• [What needs to be done]: Using the entries that follow, transcribe only the lines from the line with "matter where they’re located. Click here for" to the line with "Start your exercise now!", both included, exactly as they stand and without pictures.

• [Material provided]:
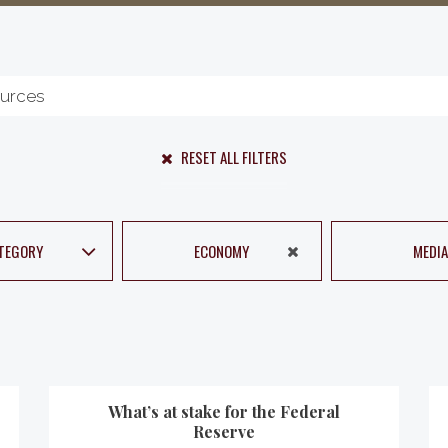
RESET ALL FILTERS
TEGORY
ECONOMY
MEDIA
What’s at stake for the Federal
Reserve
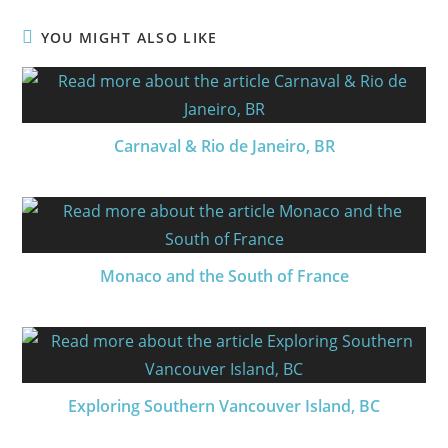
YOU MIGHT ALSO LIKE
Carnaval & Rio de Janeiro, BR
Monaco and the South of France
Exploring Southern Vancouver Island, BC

* * *

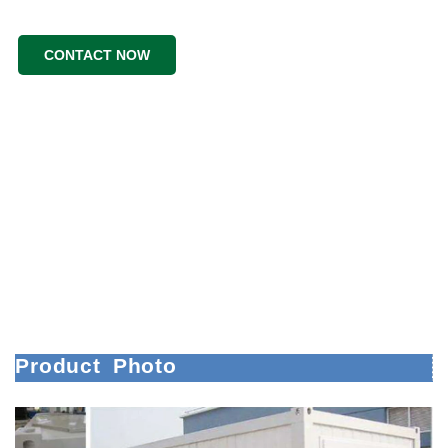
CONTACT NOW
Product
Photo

---

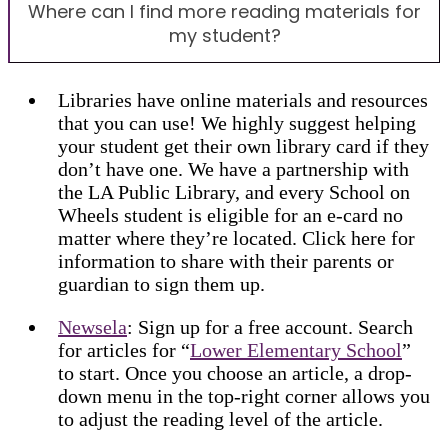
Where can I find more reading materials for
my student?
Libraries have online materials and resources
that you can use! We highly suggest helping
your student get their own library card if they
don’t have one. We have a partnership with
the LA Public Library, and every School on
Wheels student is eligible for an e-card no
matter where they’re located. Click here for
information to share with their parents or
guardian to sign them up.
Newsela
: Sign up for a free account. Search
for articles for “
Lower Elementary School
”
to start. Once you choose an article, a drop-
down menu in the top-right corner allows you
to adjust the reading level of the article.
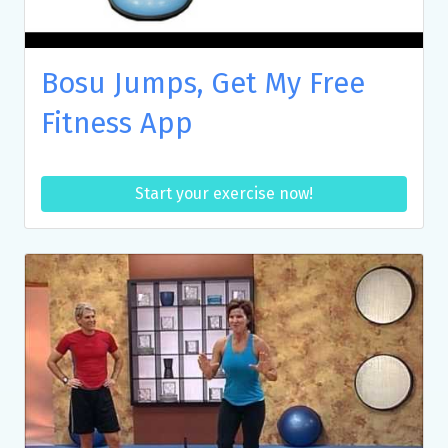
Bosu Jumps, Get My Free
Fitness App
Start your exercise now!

• [Task solution]:
matter where they’re located. Click here for
information to share with their parents or
guardian to sign them up.
Newsela
: Sign up for a free account. Search
for articles for “
Lower Elementary School
”
to start. Once you choose an article, a drop-
down menu in the top-right corner allows you
to adjust the reading level of the article.
Bosu Jumps, Get My Free
Fitness App
Start your exercise now!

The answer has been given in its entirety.